Long-term Response to SARS-CoV-2 mRNA Vaccine in Adolescents.

BACKGROUND

The COVID-19 pandemic's transition to an endemic phase emphasizes the importance of vaccination. Despite initial strong immunogenicity, waning of vaccine-induced immunity requires further investigation. Therefore, this study evaluated the immunogenicity of the BNT162b2 vaccine in adolescents, focusing on spike-specific and neutralizing antibody kinetics following primary and booster vaccinations as well as the impact of breakthrough infections.

METHODS

This observational study included 157 adolescents 12-17 years old who received the primary BNT162b2 vaccine and 22 participants who received booster doses. Antibody levels were measured at 1, 3, 5 and 10 months post-vaccination and post-booster. Breakthrough infections were identified using SARS-CoV-2 antigen/polymerase chain reaction tests.

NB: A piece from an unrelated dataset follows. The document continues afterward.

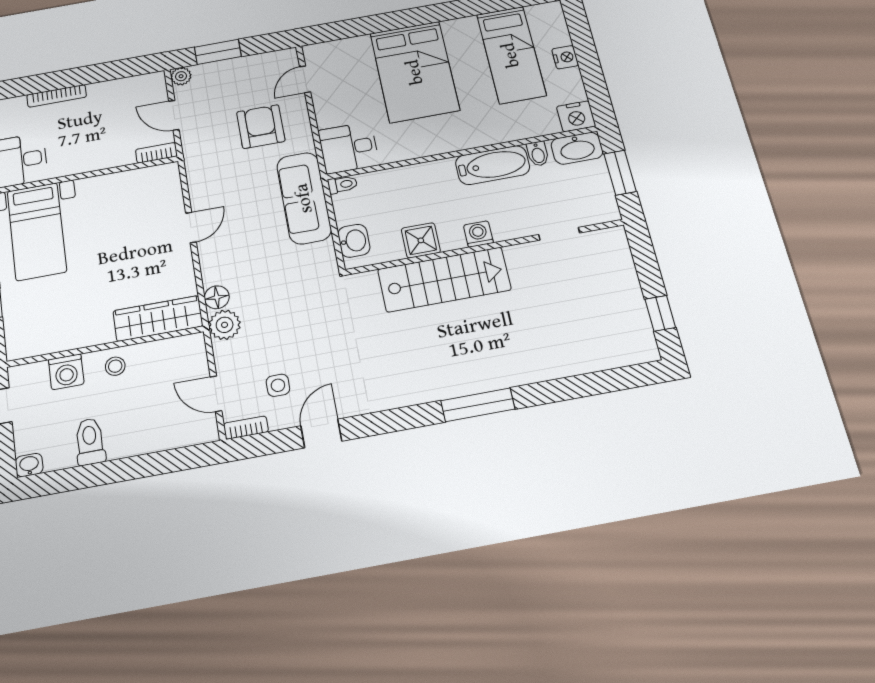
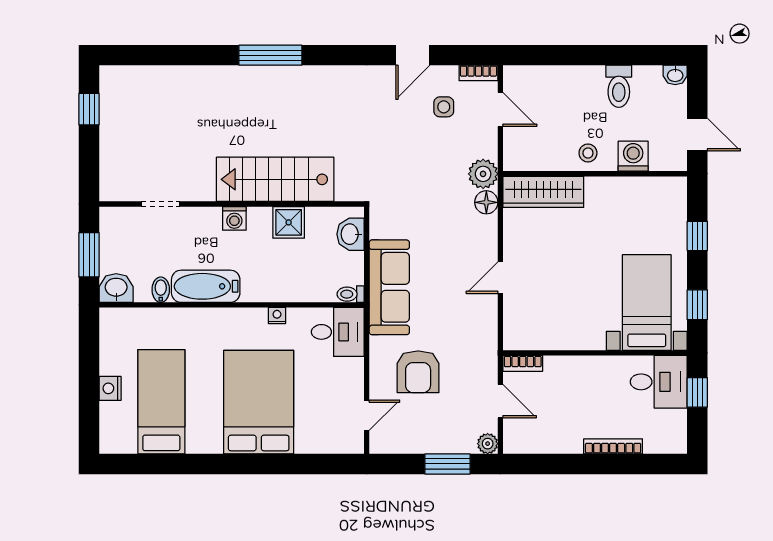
nightstand: (576, 116) -> (277, 316), moved, width x0.53, depth x0.56
washbasin: (577, 148) -> (116, 288), width x0.72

Safety was monitored by tracking adverse effects.

RESULTS

Post-primary vaccination, the geometric mean titer of anti-spike antibodies decreased significantly over time, with a 2.3-fold reduction after 10 months. Booster doses induced higher antibody titers, which also waned over time, albeit more slowly. Breakthrough infections significantly boosted neutralizing titers, including those against variants such as Delta and Omicron. Long-term adverse effects were minimal, with only 7 cases of transient lymph node enlargement and menstrual irregularities.

CONCLUSIONS

The BNT162b2 vaccine induced robust initial immune responses in adolescents; however, the immunity waned over time. Booster doses are essential for sustained protection, especially against emerging variants. Breakthrough infections further enhance antibody responses, highlighting the benefits of hybrid immunity. The safety profile is generally favorable; however, ongoing monitoring is warranted.